In Cardiff Bay there is a wide, tree-lined street that is closed to traffic and runs between the Welsh assembly building and the Wales Millennium Centre.

These structures that dominate the skyline of the redeveloped docks are not just neighbours but are effectively business partners.

Each year the Wales Millennium Centre (WMC) receives a £4m subsidy from the Welsh government towards its upkeep and to fund its activities.

WMC is also a home to other arts organisations including the Arts Council of Wales (ACW), Literature Wales and the National Dance Company of Wales.

They all receive annual funding from the Welsh government, which this year gave a grant of £34m to the ACW to distribute to arts organisations on its behalf.

So how does the Welsh economy benefit from that investment?

The Welsh government says approximately 20,000 people work in the wider cultural sector in Wales, which contributes around £450m to Welsh economic output.

Tourism is often cited as an additional benefit stemming from Wales' cultural offering and in 2011 visitors spent £146m on holidays where a cultural or heritage activity was the main element of their stay.

Culture Minister John Griffiths said the arts sector could also act as a selling point for Wales abroad.

He said: "We have very much linked arts and our big arts organisations like Welsh National Opera, the National Dance Company and National Theatre Wales, with our overseas trade missions.

"It's been a very important part of connecting with key markets for Wales and making sure we get that inward investment and develop our export opportunities."

Public spending cuts have already had an impact on organisations that rely on grants to fund some or all of their work.

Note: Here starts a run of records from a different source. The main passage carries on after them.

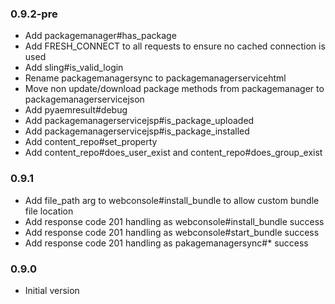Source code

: ### 0.9.2-pre
* Add packagemanager#has_package
* Add FRESH_CONNECT to all requests to ensure no cached connection is used
* Add sling#is_valid_login
* Rename packagemanagersync to packagemanagerservicehtml
* Move non update/download package methods from packagemanager to packagemanagerservicejson
* Add pyaemresult#debug
* Add packagemanagerservicejsp#is_package_uploaded
* Add packagemanagerservicejsp#is_package_installed
* Add content_repo#set_property
* Add content_repo#does_user_exist and content_repo#does_group_exist

### 0.9.1
* Add file_path arg to webconsole#install_bundle to allow custom bundle file location
* Add response code 201 handling as webconsole#install_bundle success 
* Add response code 201 handling as webconsole#start_bundle success 
* Add response code 201 handling as pakagemanagersync#* success

### 0.9.0
* Initial version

Since the economic downturn began, ACW has reviewed and reduced the number of organisations that receive funding while some Welsh local authorities have also reduced spending on arts and cultural activities.

'Quality of life'

Mr Griffiths said: "It is a very difficult time so we have to be very clear in terms of what we will prioritise as a Welsh government.

"For me as a minister it's very important to emphasise just what the arts and culture bring to Wales. Yes, in economic and business terms, but also in terms of general quality of life."

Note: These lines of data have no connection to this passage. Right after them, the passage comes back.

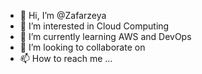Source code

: - 👋 Hi, I’m @Zafarzeya
- 👀 I’m interested in Cloud Computing
- 🌱 I’m currently learning AWS and DevOps
- 💞️ I’m looking to collaborate on 
- 📫 How to reach me ...

<!---
Zafarzeya/Zafarzeya is a ✨ special ✨ repository because its `README.md` (this file) appears on your GitHub profile.
You can click the Preview link to take a look at your changes.
--->
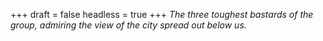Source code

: 
+++
draft = false
headless = true
+++
_The three toughest bastards of the group, admiring the view of the city spread out below us._
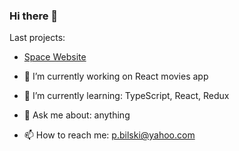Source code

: ### Hi there 👋

Last projects: 

 - [Space Website](https://bilecky.github.io/Space-Website-Layout/)




- 🔭 I’m currently working on React movies app
- 🌱 I’m currently learning: TypeScript, React, Redux
- 💬 Ask me about: anything
- 📫 How to reach me: p.bilski@yahoo.com

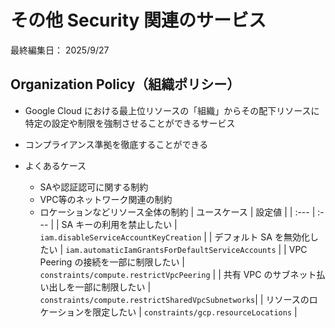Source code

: # その他 Security 関連のサービス

最終編集日： 2025/9/27

## Organization Policy（組織ポリシー）

* Google Cloud における最上位リソースの「組織」からその配下リソースに特定の設定や制限を強制させることができるサービス
* コンプライアンス準拠を徹底することができる

* よくあるケース
  * SAや認証認可に関する制約
  * VPC等のネットワーク関連の制約
  * ロケーションなどリソース全体の制約
    | ユースケース | 設定値 |
    | :--- | :--- |
    | SA キーの利用を禁止したい | `iam.disableServiceAccountKeyCreation` |
    | デフォルト SA を無効化したい | `iam.automaticIamGrantsForDefaultServiceAccounts` |
    | VPC Peering の接続を一部に制限したい | `constraints/compute.restrictVpcPeering` |
    | 共有 VPC のサブネット払い出しを一部に制限したい | `constraints/compute.restrictSharedVpcSubnetworks`|
    | リソースのロケーションを限定したい | `constraints/gcp.resourceLocations` |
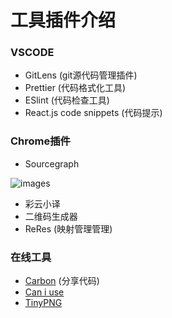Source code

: # 工具插件介绍

### VSCODE

- GitLens (git源代码管理插件)
- Prettier (代码格式化工具)
- ESlint (代码检查工具)
- React.js code snippets (代码提示)

### Chrome插件

- Sourcegraph

![images](https://note.youdao.com/yws/api/personal/file/WEB4ccb8445cefa09cf5ddd19d9d64193b6?method=download&shareKey=e07fc27b1f5f10ee369a18a981c6dc12)

- 彩云小译
- 二维码生成器
- ReRes (映射管理管理)

### 在线工具

- [Carbon](https://carbon.now.sh/) (分享代码)
- [Can i use](https://caniuse.com/)
- [TinyPNG](https://tinypng.com/)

Designer Sian Elin Thomas is one of those who made a successful business case for her fledgling company.

She creates wallpaper, cushions and greetings cards, and used funding from ACW and free business training courses to set herself up online.

She said: "I spent about six months before I actually launched my business working on all of my products and figuring out the best way to approach it in terms of how I was going to get my stuff to market.

"I also researched funding opportunities in Wales because I was coming home to Wales to start my business."

Ms Thomas sells her designs to customers around the world but uses a team of freelance sewers to stitch her items together.

Back at the Wales Millennium Centre, a balance of West End musicals and more niche productions fill the programme.

It also justifies its public subsidy by providing free performances, a creative learning programme, and by working with community groups across Wales to expose them to new cultural experiences.

But despite the public funding, a trip to WMC can still be an expensive night out.

Some tickets to see the musical Wicked next year cost as much as £75 but the centre's head of public relations, Bet Davies, insists plenty of cheaper seats mean a visit can be affordable.

"We've always been amazed that there's been no resistance to ticket prices," she said.

"Obviously it's still cheaper than the West End, you don't have to go and stay overnight in London. And even in the recession the tickets have held up.

"I think people have a bit of escapism when they come here."

Mrs Davies also said WMC acted as a national centre for creative and performing arts and that its own fund-raising scheme meant its government grant was good value.

"For every pound of subsidy we get we actually raise another £4, so it's a good return on an investment," she said.

On both sides of that tree-lined street in Cardiff Bay, the cultural organisations and the government support the principles of public funding for the arts.

The economic climate means those organisations that want funding may have to fight harder to secure it, but supporters of the state subsidy say it triggers strong financial and cultural benefits for Wales.